发布时间:2016-01-12浏览次数:128

 

Speaker: Prof. David Hsu
Time: 2015-09-17 16:00
Place: Room 312, EE-3 Building, West Campus 

Abstract:
At just over 50 years old, robotics is rejuvenated and embarking on a new journey. Early robots often occupied tightly controlled environments, e.g., factory floors, designed to segregate robots and humans for safety. Today robots "live" with humans at homes, in workplaces, or on the road. To become effective and trustworthy collaborators, robots must understand human intentions and act accordingly in response. One core challenge here is the inherent uncertainty in understanding intentions, as a result of the complexity, diversity, and dynamics of human actions. Robots must hedge against such uncertainties in order to act robustly and sometimes actively elicit information in order to reduce uncertainty and ascertain human intentions. In this talk, we will explore planning and learning under uncertainty for human-robot interactive or collaborative tasks. I will discuss our recent work, covering mathematical models for human intentions, planning algorithms that connect robot perception with decision making, and learning algorithms that enable robots to adapt to human preferences, and apply them to autonomous vehicle navigation and human-robot object handover. The discussion, I hope, will spur greater interest within the community towards principled approaches that integrate perception, planning, and learning for fluid human-robot collaboration.

Short Bio:
David Hsu is a professor of computer science at the National University of Singapore, a member of NUS Graduate School for Integrative Sciences & Engineering and deputy director of the Advanced Robotics Center. His research spans robotics, computational biology, and geometric computation.
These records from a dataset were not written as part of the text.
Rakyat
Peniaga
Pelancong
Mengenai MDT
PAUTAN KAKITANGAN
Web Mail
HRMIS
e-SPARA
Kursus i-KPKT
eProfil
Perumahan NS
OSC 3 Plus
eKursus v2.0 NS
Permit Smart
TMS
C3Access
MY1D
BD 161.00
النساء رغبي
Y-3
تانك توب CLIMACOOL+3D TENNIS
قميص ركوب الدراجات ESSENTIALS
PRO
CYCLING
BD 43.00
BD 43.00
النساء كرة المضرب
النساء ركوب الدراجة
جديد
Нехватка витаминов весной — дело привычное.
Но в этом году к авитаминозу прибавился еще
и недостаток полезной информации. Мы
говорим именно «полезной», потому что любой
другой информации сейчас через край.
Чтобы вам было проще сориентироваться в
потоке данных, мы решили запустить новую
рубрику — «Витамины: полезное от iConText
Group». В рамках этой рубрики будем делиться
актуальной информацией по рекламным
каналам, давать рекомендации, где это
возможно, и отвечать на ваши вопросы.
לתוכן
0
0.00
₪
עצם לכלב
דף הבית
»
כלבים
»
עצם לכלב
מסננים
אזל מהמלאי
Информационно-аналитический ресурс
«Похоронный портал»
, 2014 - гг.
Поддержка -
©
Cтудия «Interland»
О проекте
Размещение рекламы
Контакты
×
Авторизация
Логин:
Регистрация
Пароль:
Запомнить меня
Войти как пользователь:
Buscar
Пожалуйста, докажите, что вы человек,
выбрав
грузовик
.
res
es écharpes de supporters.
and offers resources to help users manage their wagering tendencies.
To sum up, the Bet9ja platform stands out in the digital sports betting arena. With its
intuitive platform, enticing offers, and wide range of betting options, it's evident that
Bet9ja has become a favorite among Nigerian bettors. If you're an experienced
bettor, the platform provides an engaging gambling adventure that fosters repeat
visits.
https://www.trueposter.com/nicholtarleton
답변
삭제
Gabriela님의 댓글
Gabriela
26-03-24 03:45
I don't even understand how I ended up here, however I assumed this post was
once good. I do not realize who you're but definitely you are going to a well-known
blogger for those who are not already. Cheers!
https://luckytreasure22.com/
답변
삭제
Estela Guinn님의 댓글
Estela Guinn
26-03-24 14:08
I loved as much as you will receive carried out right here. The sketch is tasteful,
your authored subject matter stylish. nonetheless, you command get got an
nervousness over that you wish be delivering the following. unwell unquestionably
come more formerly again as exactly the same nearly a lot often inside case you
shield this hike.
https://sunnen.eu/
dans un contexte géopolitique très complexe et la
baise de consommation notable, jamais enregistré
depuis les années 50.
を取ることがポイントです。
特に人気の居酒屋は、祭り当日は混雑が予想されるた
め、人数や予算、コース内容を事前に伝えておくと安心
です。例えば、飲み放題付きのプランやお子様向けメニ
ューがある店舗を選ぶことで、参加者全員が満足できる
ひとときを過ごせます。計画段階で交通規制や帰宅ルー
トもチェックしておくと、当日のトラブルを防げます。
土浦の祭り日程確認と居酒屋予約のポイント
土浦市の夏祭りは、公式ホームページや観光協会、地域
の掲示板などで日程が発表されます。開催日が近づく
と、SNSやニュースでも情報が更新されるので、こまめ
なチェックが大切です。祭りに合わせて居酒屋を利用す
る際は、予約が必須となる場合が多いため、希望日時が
He received B.Sc. in computer science & mathematics from the University of British Columbia, Canada and Ph.D. in computer science from Stanford University, USA. After leaving Stanford, he worked at Compaq Computer Corp.'s Cambridge Research Laboratory and the University of North Carolina at Chapel Hill. At the National University of Singapore, he held the Sung Kah Kay Assistant Professorship and was a Fellow of the Singapore-MIT Alliance. He served as the associate editor of IEEE Transactions on Robotics and as the program chair of Robotics Science & Systems (RSS) 2015. He is currently serving on the editorial board of Journal of Artificial Intelligence Research and as the general co-chair of IEEE International Conference on Robotics & Automation (ICRA) 2016.